▶ REQUIRED ACTION
Reproduce the lines below exactly, from the one containing "nose: (183, 9)" through the one containing "left wrist: (208, 61)", both included. Leave out any pictures.

▶ SUPPLIED MATERIAL
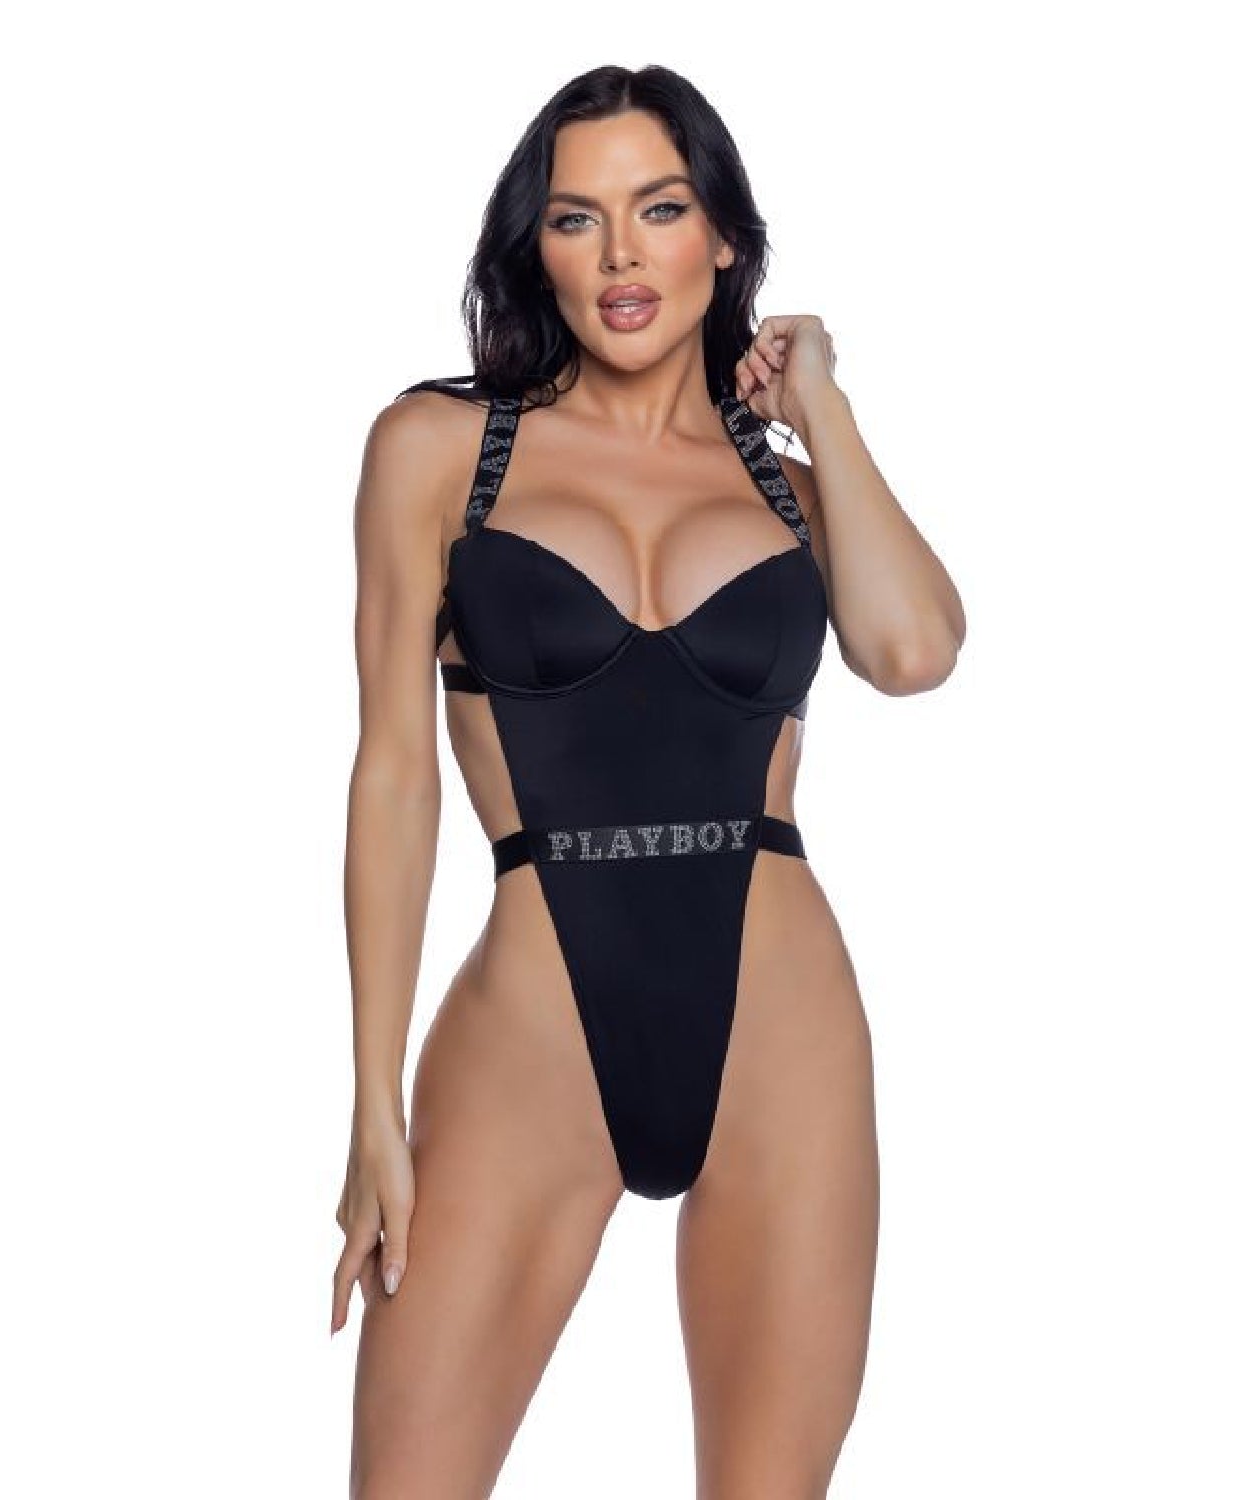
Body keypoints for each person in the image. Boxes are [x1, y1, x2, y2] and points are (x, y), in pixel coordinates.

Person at [334, 63, 965, 1499]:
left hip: (783, 1031)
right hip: (530, 1037)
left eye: (661, 209)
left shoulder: (789, 483)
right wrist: (372, 1102)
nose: (621, 254)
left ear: (724, 237)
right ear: (537, 246)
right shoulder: (439, 451)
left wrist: (824, 408)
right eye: (578, 218)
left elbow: (913, 650)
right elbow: (392, 776)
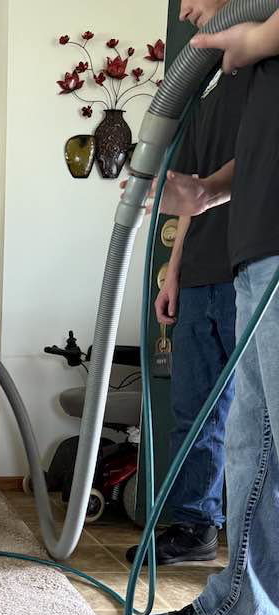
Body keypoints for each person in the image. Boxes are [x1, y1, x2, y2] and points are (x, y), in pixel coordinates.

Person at [135, 2, 279, 615]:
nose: (189, 9)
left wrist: (257, 34)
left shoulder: (258, 29)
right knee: (255, 451)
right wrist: (209, 192)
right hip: (255, 242)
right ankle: (243, 607)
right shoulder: (239, 75)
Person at [127, 57, 251, 566]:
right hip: (199, 275)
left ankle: (249, 547)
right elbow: (191, 196)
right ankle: (195, 524)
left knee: (253, 421)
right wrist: (172, 269)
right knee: (193, 412)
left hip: (253, 267)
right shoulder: (206, 100)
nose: (183, 9)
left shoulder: (267, 85)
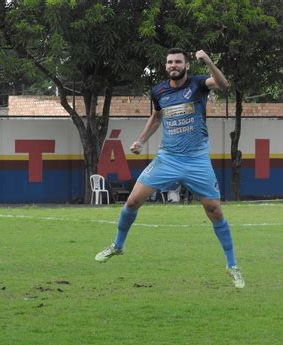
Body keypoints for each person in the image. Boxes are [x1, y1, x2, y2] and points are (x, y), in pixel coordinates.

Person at [95, 48, 244, 289]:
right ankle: (118, 246)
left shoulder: (198, 85)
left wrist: (208, 61)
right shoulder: (159, 91)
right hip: (168, 159)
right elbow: (156, 118)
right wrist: (141, 141)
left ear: (186, 65)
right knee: (132, 202)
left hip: (196, 160)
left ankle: (232, 265)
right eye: (169, 62)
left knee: (214, 210)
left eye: (178, 62)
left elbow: (223, 83)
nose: (173, 65)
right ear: (166, 67)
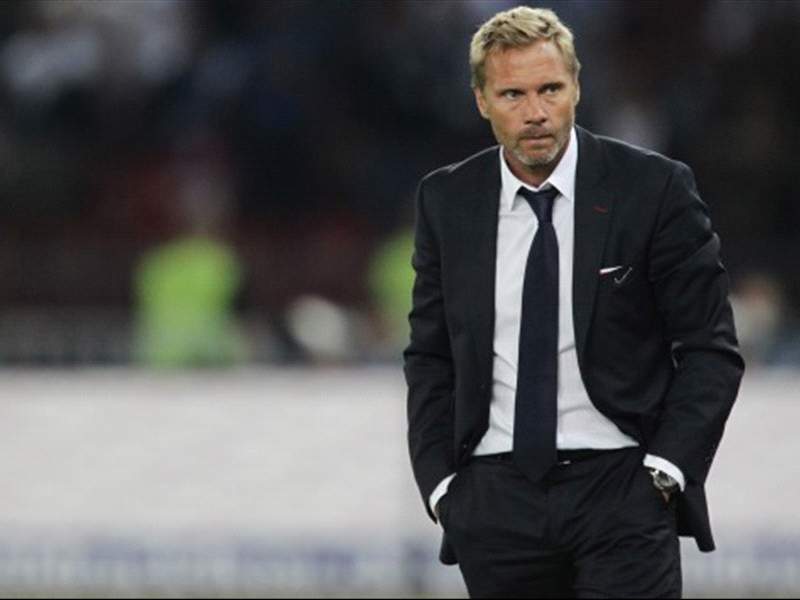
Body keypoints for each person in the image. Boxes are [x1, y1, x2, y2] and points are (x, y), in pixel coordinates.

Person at [404, 6, 744, 598]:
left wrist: (665, 471)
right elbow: (431, 356)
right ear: (481, 101)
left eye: (550, 89)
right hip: (494, 501)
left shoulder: (653, 188)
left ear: (577, 88)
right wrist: (442, 489)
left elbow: (709, 349)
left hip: (623, 491)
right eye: (512, 94)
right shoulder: (447, 199)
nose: (535, 112)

▶ WRITTEN RESPONSE
nose: (183, 9)
left shoulder: (267, 85)
Body keypoints for each person in the image. Boxes are [x1, y1, x2, y2] and points are (x, y), in pixel coordinates.

Person at [95, 48, 244, 289]:
right ankle: (118, 246)
left shoulder: (198, 85)
left wrist: (208, 61)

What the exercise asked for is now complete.